In vista della manifestazione, ne abbiamo parlato con Giovanni Mori, coordinatore del gruppo bresciano. Si considera un «privilegiato», perché - spiega - «sono cresciuto con due urbanisti, ho sempre vissuto in una casa in legno bioclimatico e questi temi sono stati sempre il mio pane». E ora, Giovanni Mori sente la responsabilità di divulgare e coinvolgere. Attivista convinto, è pronto a volare a Glasgow per la Cop26.

Mori un conto sono gli intenti, un altro le azioni. Me ne dice tre che Brescia potrebbe mettere in pratica domani?

Arrivare almeno all’80% di mobilità dolce: il Biciplan è un passo ottimo e importante, ma non abbiamo bus elettrici. Istituire un giorno alla settimana in cui tutti gli studenti raggiungono la scuola in bicicletta. Serve, subito, un ufficio energia: vanno efficientati gli edifici pubblici e avviata una campagna per i privati. E poi c’è il termoutilizzatore che è comodo ma a Brescia, inutile negarlo, rappresenta un’emissione in più. Non dico che si debba chiudere da domani, ma fissare una data di scadenza sì: il 2030? Va bene, ma facciamolo. Piantare alberi serve in una progettazione organica, ma non basta.

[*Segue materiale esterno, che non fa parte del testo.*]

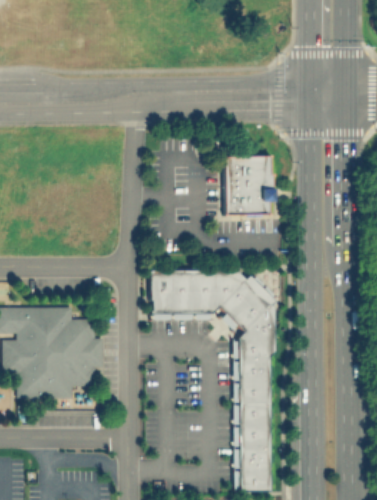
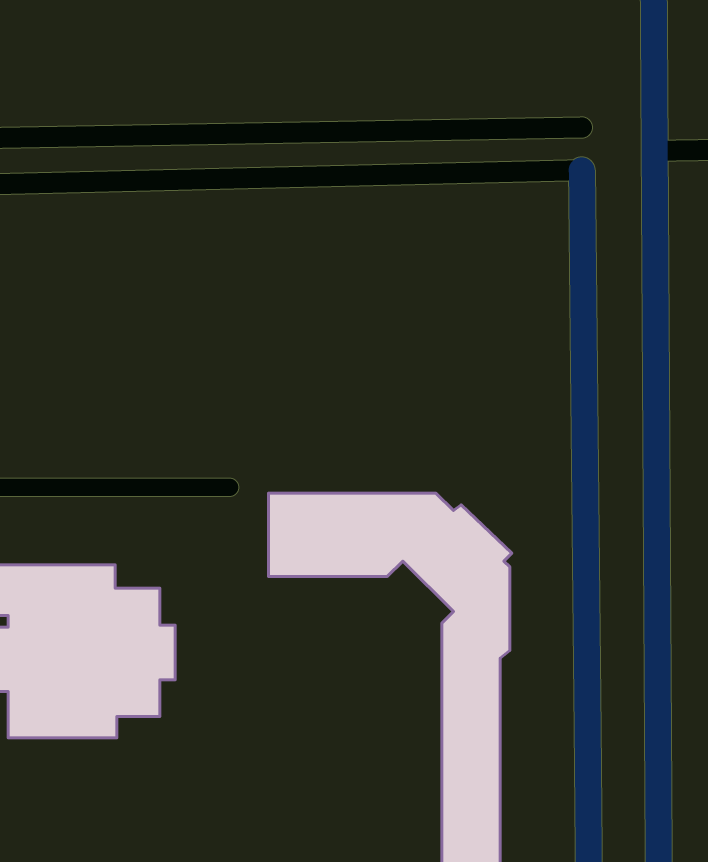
building: [223,156,270,215] -> none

Draghi ha ammesso che non stiamo rispettando gli accordi di Parigi...

Questo è un passaggio fondamentale: non è banale ammetterlo ad alta voce. Significa conclamare che non stiamo facendo il necessario, non stiamo rispettando gli impegni presi, come diciamo da anni. Ma è un punto di ri-partenza detto da un leader. Conte, ad esempio, non lo aveva mai fatto.

Immaginare l’Europa unita delle energie rinnovabili è una strada?

È l’unica strada che abbia senso. Bisogna puntare su grandi player delle rinnovabili o si perde la sfida con Cina e Usa: ci si deve coordinare.

Che voto dà al ministro Cingolani?

Sulla conoscenza, dopo una partenza brutta, darei un 6: puntare sulle rinnovabili e sull’indipendenza energetica è fondamentale. Sulla comunicazione dal 3 al 4: non parla mai dei benefici della transizione ecologica. La prova pratica è un non classificato: di concreto non c’è ancora nulla.

E al suo predecessore, Sergio Costa?

Era un buon ministro in tempi di pace, ma serviva una marcia in più.

Pensate a un impegno politico, ad esempio in Loggia?

Ci pensiamo ogni volta che parliamo con i politici: ci rendiamo conto che non capiscono, che va cambiato il sistema e che è la politica stessa il vettore. In alcuni Comuni qualche attivista si è già candidato. Certo, non a Brescia...

Ritenete Brescia «irrecuperabile»?

No, ma è statica. Ci sono dei consiglieri più attenti, penso a Roberto Omodei, e l’assessore Miriam Cominelli ha redatto un buon Paesc. Ma c’è una lentezza esasperante, serve un cambiamento culturale entusiasmante e coinvolgente. Al momento non c’è.